▶ [Partes del ejercicio]
a) Según el texto sobre el molino de Leiva, ¿cuánto dinero destinará la consejería de Cultura y Turismo a su restauración?
b) Escribe sin cambios el fragmento del texto sobre el molino de Leiva que empieza con las palabras "MARÍA BRANDYS" y termina con "reinaba la escasez.".

MARÍA BRANDYS
El molino de Leiva de Mazarrón, que es de propiedad privada, será restaurado gracias a una subvención de la consejería de Cultura y Turismo, que destinará 48.500 euros a rehabilitar y reparar el centenario inmueble.
Este es el primer molino que se repara en la localidad después de numerosos intentos por parte de sus propietarios, que durante mucho tiempo han intentado obtener ayudas para la reparación de este legado del patrimonio cultural mazarronero.
El molino de Leiva dejó de funcionar en la década de los años cincuenta. El engranaje de su maquinaria dejó de crujir cuando todavía el ingenio y técnica marinera se encontraba en perfecto estado, hasta hoy. Fue lugar de colmado y cantina de reposo para sus trabajadores, que cargaban los sacos de harina, cebada y trigo con los que se elaboraba el pan semanal, el sustento estrella de aquellas épocas en las que reinaba la escasez.

[Registros de datos almacenados]
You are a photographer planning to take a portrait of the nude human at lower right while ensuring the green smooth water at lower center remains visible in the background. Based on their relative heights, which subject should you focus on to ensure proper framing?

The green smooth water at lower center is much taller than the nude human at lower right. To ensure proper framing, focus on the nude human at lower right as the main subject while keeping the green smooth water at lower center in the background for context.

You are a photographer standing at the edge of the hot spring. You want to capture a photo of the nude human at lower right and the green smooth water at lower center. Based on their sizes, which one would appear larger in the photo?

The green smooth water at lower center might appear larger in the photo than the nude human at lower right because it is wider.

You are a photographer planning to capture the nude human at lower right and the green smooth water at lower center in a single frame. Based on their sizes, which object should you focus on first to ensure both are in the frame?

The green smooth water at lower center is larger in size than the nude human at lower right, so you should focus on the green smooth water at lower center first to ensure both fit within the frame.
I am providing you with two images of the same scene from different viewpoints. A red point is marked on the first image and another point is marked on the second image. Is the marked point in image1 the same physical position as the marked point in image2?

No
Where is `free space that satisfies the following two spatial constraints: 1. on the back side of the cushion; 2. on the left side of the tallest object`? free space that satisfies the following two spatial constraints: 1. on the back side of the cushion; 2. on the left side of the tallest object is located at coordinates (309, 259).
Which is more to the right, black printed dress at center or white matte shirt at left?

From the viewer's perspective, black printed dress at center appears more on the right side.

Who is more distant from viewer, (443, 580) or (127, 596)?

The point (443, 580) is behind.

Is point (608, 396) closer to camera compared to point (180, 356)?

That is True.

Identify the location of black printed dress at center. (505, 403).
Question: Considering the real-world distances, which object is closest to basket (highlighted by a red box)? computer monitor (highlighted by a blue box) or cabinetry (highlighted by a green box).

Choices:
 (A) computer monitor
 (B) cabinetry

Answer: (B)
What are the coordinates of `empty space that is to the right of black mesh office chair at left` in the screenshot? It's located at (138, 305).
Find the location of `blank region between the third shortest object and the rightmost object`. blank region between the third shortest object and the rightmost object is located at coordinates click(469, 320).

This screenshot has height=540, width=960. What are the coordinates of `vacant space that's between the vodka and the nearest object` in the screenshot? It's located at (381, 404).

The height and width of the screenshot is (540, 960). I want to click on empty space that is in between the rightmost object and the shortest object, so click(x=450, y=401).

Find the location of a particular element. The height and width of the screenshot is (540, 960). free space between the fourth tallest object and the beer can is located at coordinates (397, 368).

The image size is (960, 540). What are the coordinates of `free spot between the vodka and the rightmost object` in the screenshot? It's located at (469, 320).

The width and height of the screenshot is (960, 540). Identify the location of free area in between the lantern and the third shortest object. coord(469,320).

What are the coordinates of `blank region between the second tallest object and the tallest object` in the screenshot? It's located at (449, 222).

▶ [Lista de respuestas]
a) 48.500 euros.

b)
MARÍA BRANDYS
El molino de Leiva de Mazarrón, que es de propiedad privada, será restaurado gracias a una subvención de la consejería de Cultura y Turismo, que destinará 48.500 euros a rehabilitar y reparar el centenario inmueble.
Este es el primer molino que se repara en la localidad después de numerosos intentos por parte de sus propietarios, que durante mucho tiempo han intentado obtener ayudas para la reparación de este legado del patrimonio cultural mazarronero.
El molino de Leiva dejó de funcionar en la década de los años cincuenta. El engranaje de su maquinaria dejó de crujir cuando todavía el ingenio y técnica marinera se encontraba en perfecto estado, hasta hoy. Fue lugar de colmado y cantina de reposo para sus trabajadores, que cargaban los sacos de harina, cebada y trigo con los que se elaboraba el pan semanal, el sustento estrella de aquellas épocas en las que reinaba la escasez.